2306 W 11th St, Los Angeles, CA 90006


A few weeks ago friend and colleague Zinayda recommended El Taurino, and then when I looked it up, I discovered that the whole internet likes it as well, and that El Taurino is a sibling of King Taco, which recently I so enjoyed. Carmen and I decided to go there this Friday evening for dinner – I couldn’t help it, I was craving al pastor.

We drove to their Pico-Union location and found a taco truck serving tacos in their parking lot, apparently supplementing the action in the restaurant proper; but it seemed like going inside for the restaurant experience was the thing to do. We might have spent 15 minutes waiting in line, though. I tried not to think about how I would have been eating already had we gone with the truck.

The interior is classic Mexican restaurant style, with a spacious dining room, in which the experience is marred only by the constant calling of order numbers over the loudspeaker. The dining experience is greatly augmented by the wall-to-wall bullfighting decorations, and actual taxidermy trophy bull heads mounted on the walls. And it’s called “El Taurino”. This place wants you to know that cattle aren’t just something you happen to be eating, but also a mighty and honorable beast cruelly taunted and murdered for sport! Click here to see my photo of the restaurant interior on Flickr.

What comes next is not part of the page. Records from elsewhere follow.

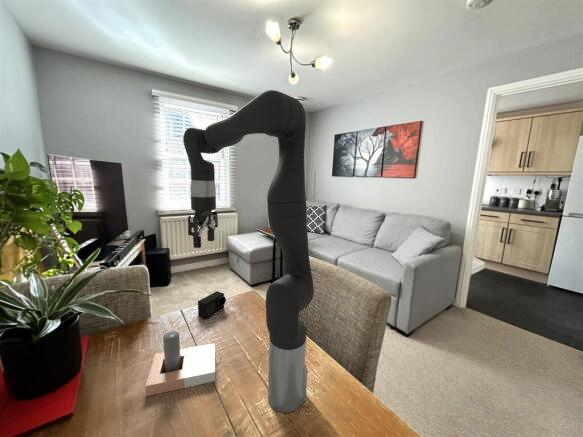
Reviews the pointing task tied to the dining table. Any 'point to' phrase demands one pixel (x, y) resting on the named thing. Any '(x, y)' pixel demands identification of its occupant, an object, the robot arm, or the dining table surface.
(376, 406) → the dining table surface
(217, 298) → the digital camera
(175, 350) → the pin
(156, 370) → the block
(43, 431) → the dining table surface
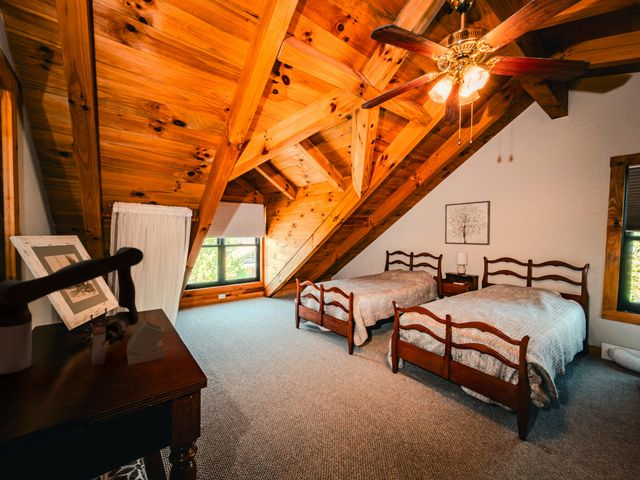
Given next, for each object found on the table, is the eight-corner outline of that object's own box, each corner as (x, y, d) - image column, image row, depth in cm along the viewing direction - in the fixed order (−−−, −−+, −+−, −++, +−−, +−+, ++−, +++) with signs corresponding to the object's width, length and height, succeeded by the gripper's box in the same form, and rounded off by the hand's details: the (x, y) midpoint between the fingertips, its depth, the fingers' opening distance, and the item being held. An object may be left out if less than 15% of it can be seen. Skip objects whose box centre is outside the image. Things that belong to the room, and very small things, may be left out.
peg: (91, 366, 108) (92, 330, 108) (91, 362, 112) (92, 327, 111) (104, 363, 111) (105, 328, 111) (104, 359, 114) (105, 325, 114)
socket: (128, 365, 110) (129, 328, 110) (126, 355, 119) (127, 320, 119) (165, 357, 118) (166, 323, 118) (161, 348, 127) (162, 316, 127)
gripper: (94, 322, 123) (74, 335, 107) (131, 320, 127) (118, 333, 112) (93, 339, 123) (74, 354, 107) (131, 336, 127) (117, 351, 112)
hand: (96, 343), depth 110 cm, fingers open, 8 cm apart
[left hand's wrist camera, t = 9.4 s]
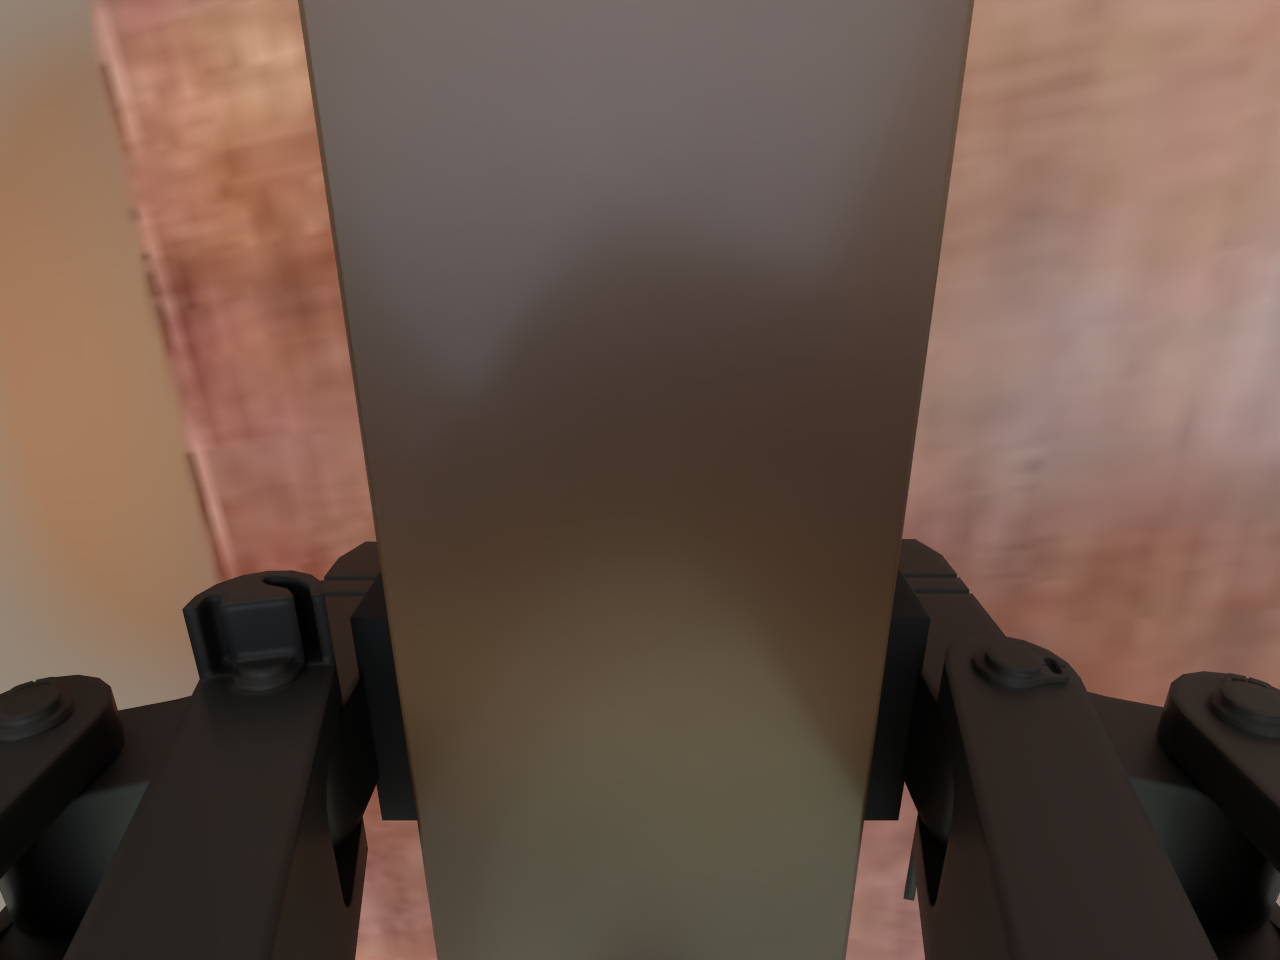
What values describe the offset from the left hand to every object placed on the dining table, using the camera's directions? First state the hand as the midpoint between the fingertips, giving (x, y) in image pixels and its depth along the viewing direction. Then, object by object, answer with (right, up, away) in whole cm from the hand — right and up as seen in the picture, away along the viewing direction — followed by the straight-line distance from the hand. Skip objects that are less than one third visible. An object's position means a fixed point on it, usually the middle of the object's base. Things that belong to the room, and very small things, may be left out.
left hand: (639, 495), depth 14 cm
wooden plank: (0, -20, +9) cm, 22 cm away
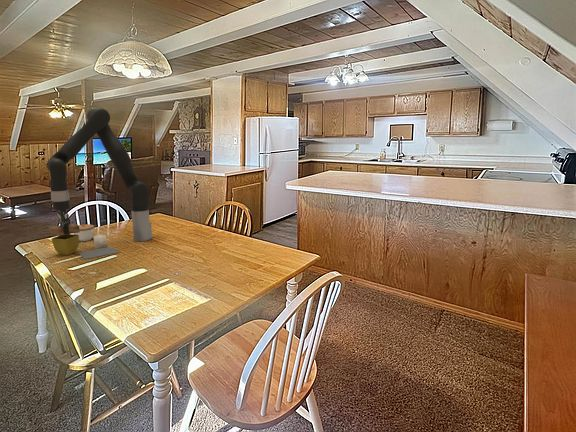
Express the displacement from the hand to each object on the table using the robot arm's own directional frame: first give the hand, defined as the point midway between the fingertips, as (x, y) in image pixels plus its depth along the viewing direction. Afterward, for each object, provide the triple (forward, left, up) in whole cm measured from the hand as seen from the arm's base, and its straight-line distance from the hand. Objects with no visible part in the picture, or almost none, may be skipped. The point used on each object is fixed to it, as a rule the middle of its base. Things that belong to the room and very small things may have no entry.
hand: (65, 232), depth 185 cm
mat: (-12, +10, -11) cm, 19 cm away
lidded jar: (-13, -20, -11) cm, 26 cm away
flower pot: (0, 0, -11) cm, 11 cm away
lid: (0, 0, 0) cm, 0 cm away
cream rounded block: (-16, -1, -11) cm, 19 cm away
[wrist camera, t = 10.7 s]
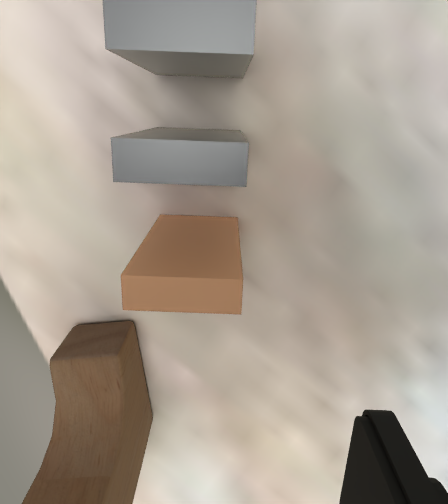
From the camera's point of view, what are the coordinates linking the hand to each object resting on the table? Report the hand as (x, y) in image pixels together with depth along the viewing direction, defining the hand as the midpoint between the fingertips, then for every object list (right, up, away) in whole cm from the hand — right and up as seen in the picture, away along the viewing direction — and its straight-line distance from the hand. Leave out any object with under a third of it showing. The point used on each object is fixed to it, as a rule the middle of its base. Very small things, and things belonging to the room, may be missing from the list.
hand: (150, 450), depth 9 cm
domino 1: (0, +15, +13) cm, 21 cm away
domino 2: (0, +11, +15) cm, 19 cm away
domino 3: (0, +6, +17) cm, 18 cm away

Tacos were $1.25 each, and the menu similar to that at King Taco. I chose one each of carne asada, al pastor, carnitas, and suadero, and responded affirmatively when asked if I wanted them spicy. They are somewhat small to average in size, so four make a good meal. The tortillas are the normal kind, fully bilam’d.

First I ate suadero, delivered with a tasty peppery green salsa. This was my favorite of the four – the strips of beef filled the tortillas well and offered great texture and beefy flavor. Next I ate carne asada, which was coated in a smooth red salsa. I took a couple bites and found the steak moist and tasty, fairly spare in its treatment but citrusy. By the third bite, the heat of that smooth red salsa had gone into effect. The green salsa on the suadero was unusually hot, but the rojo on the asada is potent. It’s Franka Potente. I’m pretty sure this was the hottest taco I’ve ever eaten. Is this heaty taco the reason that the majority of the clientele at El Taurino appeared to be Korean? Everything I tasted after this moment was mediated by that heat.

I ate carnitas next, which was delivered with the less hot verde, but through the veil of the hot afterburn of the red, it could have been soggy cardboard and I would scarcely have noticed. It seemed okay, but I won’t presume to judge it.

The al pastor was delivered with the now-legendary rojo as well. I eyed it warily. Carmen encouraged me to scoop off that rojo, but I’m not the kind of man who would do any such thing – this taco needed to be eaten the way it was meant to be eaten. But I did take a bite of al pastor at fork’s end before I got into the taco per se. It was very good, cut from a real rotating spit that you can look at, orange and black, and very sweet, caramelly. Then I ate the rest of the taco and was plunged back into the land of heat and fire.

El Taurino was awesome. It’s not so hot that tears run down the face, but the heat still shows you who’s boss. What it lacks in subtlety is obscured by the visceral experience of fiery rojo.